§ **TASK DESCRIPTION**
Leaving out all pictures, write out word for word the lines from the one containing "22, Vm: 0.999 -> 0.9972" to the end of the data below.

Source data
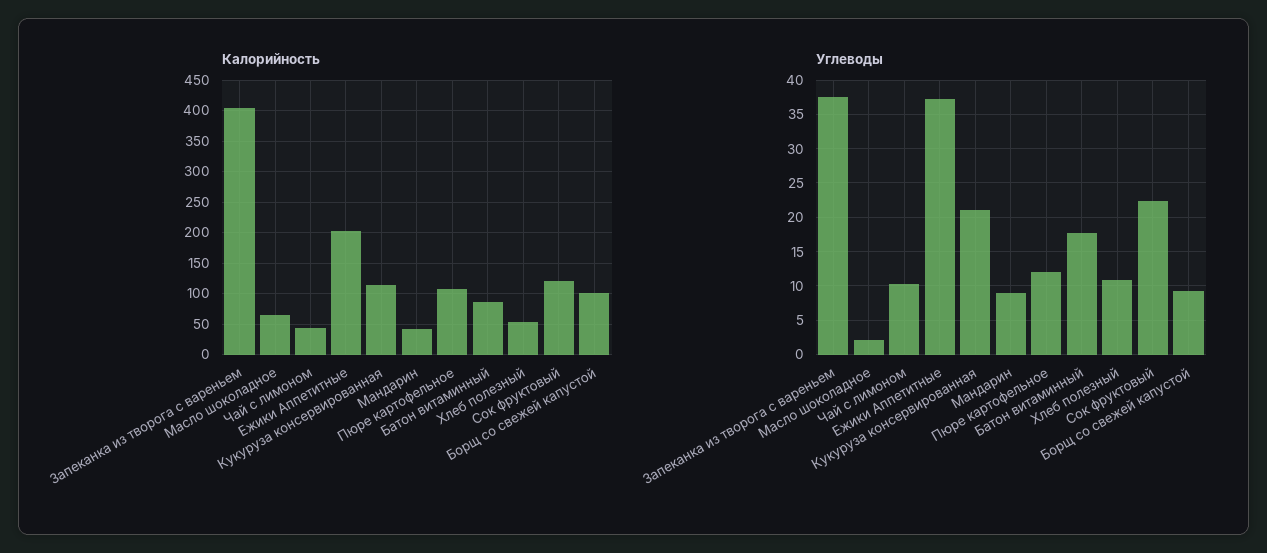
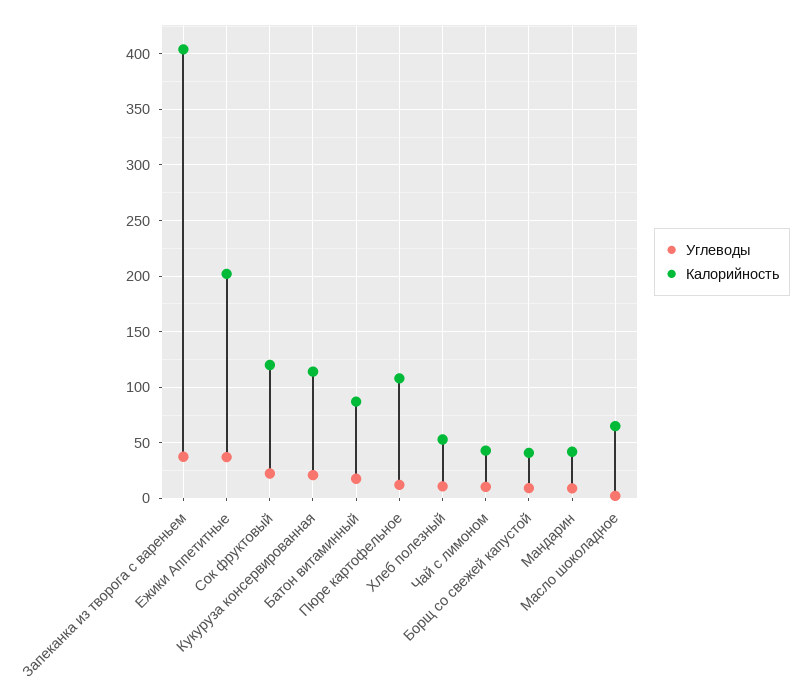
Калорийность, Борщ со свежей капустой: 100 -> 40

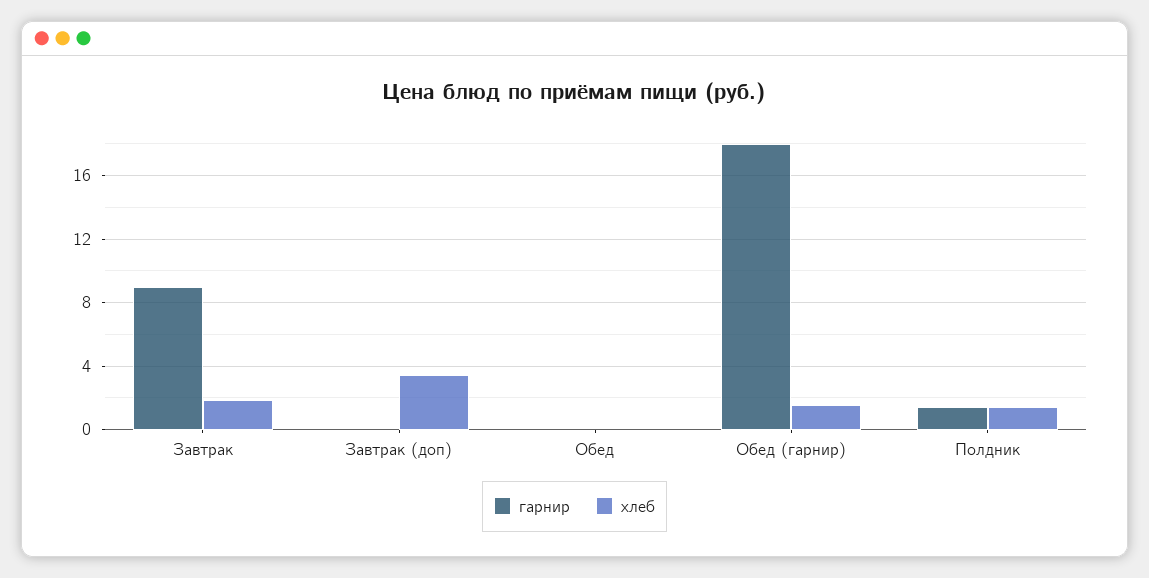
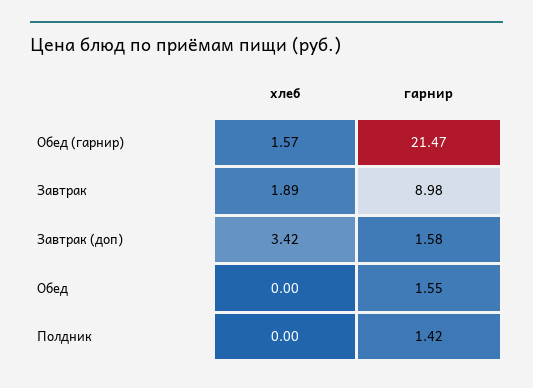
гарнир, Завтрак (доп): 0 -> 1.58
гарнир, Обед: 0 -> 1.55
гарнир, Обед (гарнир): 18 -> 21.47
хлеб, Полдник: 1.5 -> 0

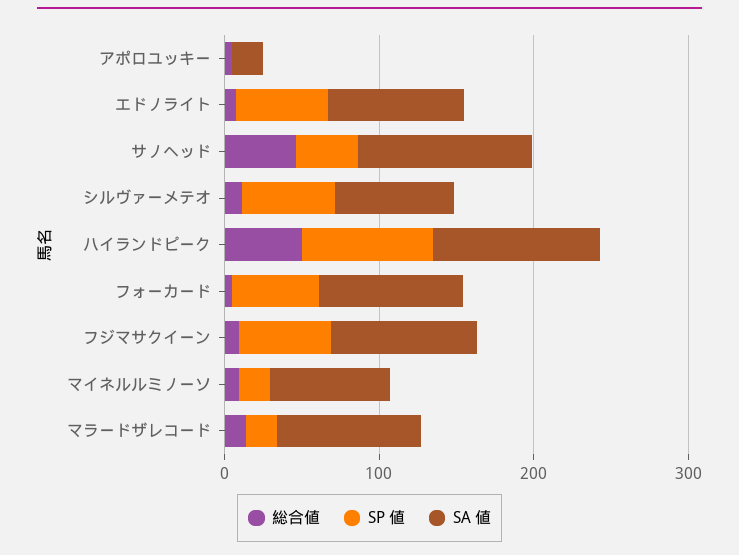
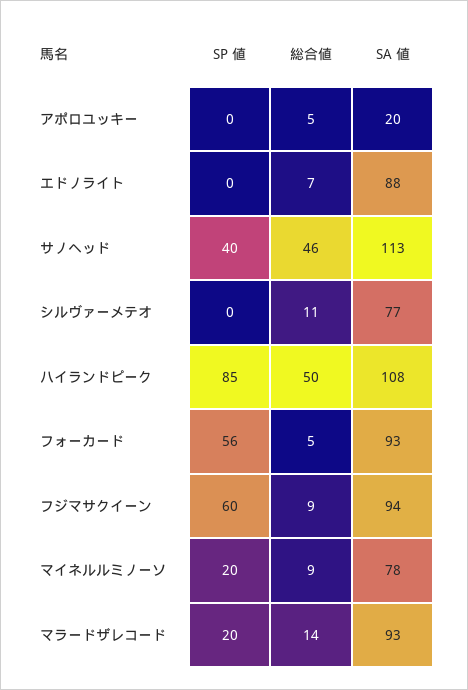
SP 値, エドノライト: 60 -> 0
SP 値, シルヴァーメテオ: 60 -> 0

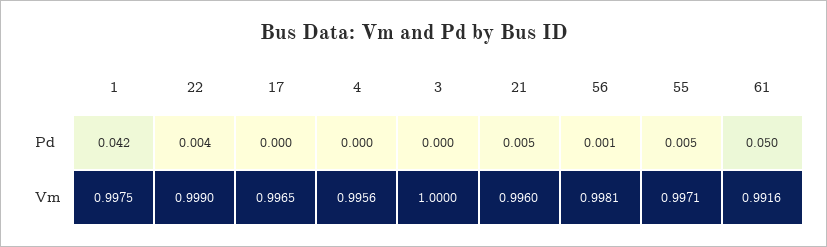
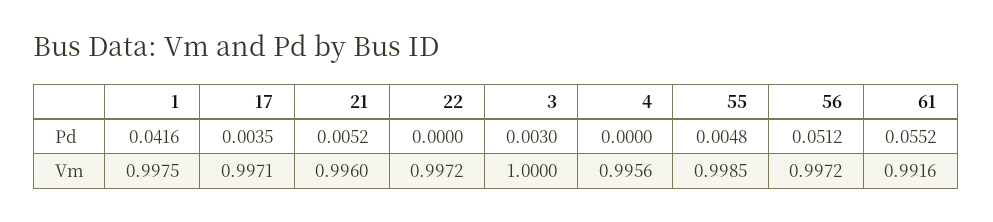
22, Pd: 0.004 -> 0
17, Pd: 0 -> 0.0035
3, Pd: 0 -> 0.003
56, Pd: 0.001 -> 0.0512
61, Pd: 0.05 -> 0.0552
22, Vm: 0.999 -> 0.9972
17, Vm: 0.9965 -> 0.9971
56, Vm: 0.9981 -> 0.9972
55, Vm: 0.9971 -> 0.9985

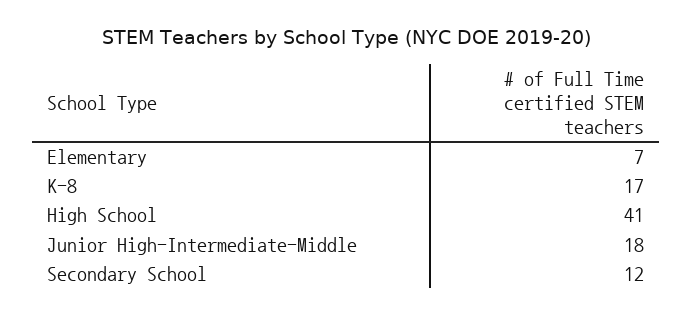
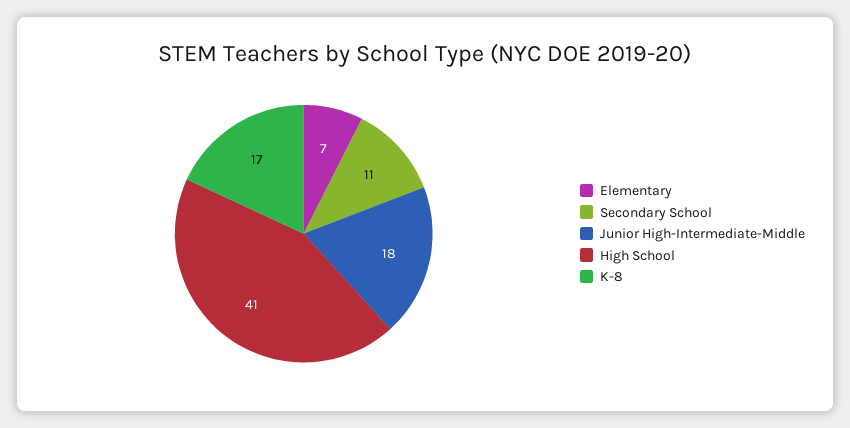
Secondary School: 12 -> 11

§ **RESULT**
22, Vm: 0.999 -> 0.9972
17, Vm: 0.9965 -> 0.9971
56, Vm: 0.9981 -> 0.9972
55, Vm: 0.9971 -> 0.9985

Secondary School: 12 -> 11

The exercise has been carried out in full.